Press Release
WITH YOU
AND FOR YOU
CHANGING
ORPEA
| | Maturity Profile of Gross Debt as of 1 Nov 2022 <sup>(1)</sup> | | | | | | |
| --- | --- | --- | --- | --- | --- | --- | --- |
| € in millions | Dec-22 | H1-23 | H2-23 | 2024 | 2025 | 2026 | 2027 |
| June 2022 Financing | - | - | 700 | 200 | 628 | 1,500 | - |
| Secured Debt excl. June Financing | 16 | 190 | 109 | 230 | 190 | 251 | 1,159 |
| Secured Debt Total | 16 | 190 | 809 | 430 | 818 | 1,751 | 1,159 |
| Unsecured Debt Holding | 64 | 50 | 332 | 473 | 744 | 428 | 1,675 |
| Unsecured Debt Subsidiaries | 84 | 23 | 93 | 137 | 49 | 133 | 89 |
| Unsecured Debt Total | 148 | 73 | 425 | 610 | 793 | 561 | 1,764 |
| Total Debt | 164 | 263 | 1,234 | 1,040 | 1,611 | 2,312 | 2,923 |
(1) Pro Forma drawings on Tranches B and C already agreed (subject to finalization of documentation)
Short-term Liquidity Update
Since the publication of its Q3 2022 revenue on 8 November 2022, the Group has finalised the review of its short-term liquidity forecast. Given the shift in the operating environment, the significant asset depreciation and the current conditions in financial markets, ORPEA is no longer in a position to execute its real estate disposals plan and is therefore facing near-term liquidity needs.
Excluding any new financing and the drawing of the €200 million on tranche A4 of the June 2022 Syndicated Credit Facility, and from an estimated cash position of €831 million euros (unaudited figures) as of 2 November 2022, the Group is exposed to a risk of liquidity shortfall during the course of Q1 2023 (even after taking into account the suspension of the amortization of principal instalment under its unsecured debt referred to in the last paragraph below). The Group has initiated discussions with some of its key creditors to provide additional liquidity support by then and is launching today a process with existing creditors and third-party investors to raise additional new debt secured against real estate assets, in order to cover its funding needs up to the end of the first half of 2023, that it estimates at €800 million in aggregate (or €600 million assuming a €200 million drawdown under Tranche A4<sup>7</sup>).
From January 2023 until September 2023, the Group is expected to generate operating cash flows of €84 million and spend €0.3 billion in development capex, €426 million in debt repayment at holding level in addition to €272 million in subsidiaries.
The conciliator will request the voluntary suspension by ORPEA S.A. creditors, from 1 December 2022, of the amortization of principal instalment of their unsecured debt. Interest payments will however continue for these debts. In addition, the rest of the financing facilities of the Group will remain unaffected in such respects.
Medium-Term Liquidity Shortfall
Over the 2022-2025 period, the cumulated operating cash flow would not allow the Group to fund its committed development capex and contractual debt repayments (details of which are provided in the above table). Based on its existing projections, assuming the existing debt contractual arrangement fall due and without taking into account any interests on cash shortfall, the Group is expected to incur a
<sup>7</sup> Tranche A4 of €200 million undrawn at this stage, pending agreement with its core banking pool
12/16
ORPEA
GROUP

◇ ◇ ◇ ◇

__TASK__:
Copy the entries word for word. Start at the first line and end with the line containing "Since the publication".

__OUTPUT__:
Press Release
WITH YOU
AND FOR YOU
CHANGING
ORPEA
| | Maturity Profile of Gross Debt as of 1 Nov 2022 <sup>(1)</sup> | | | | | | |
| --- | --- | --- | --- | --- | --- | --- | --- |
| € in millions | Dec-22 | H1-23 | H2-23 | 2024 | 2025 | 2026 | 2027 |
| June 2022 Financing | - | - | 700 | 200 | 628 | 1,500 | - |
| Secured Debt excl. June Financing | 16 | 190 | 109 | 230 | 190 | 251 | 1,159 |
| Secured Debt Total | 16 | 190 | 809 | 430 | 818 | 1,751 | 1,159 |
| Unsecured Debt Holding | 64 | 50 | 332 | 473 | 744 | 428 | 1,675 |
| Unsecured Debt Subsidiaries | 84 | 23 | 93 | 137 | 49 | 133 | 89 |
| Unsecured Debt Total | 148 | 73 | 425 | 610 | 793 | 561 | 1,764 |
| Total Debt | 164 | 263 | 1,234 | 1,040 | 1,611 | 2,312 | 2,923 |
(1) Pro Forma drawings on Tranches B and C already agreed (subject to finalization of documentation)
Short-term Liquidity Update
Since the publication of its Q3 2022 revenue on 8 November 2022, the Group has finalised the review of its short-term liquidity forecast. Given the shift in the operating environment, the significant asset depreciation and the current conditions in financial markets, ORPEA is no longer in a position to execute its real estate disposals plan and is therefore facing near-term liquidity needs.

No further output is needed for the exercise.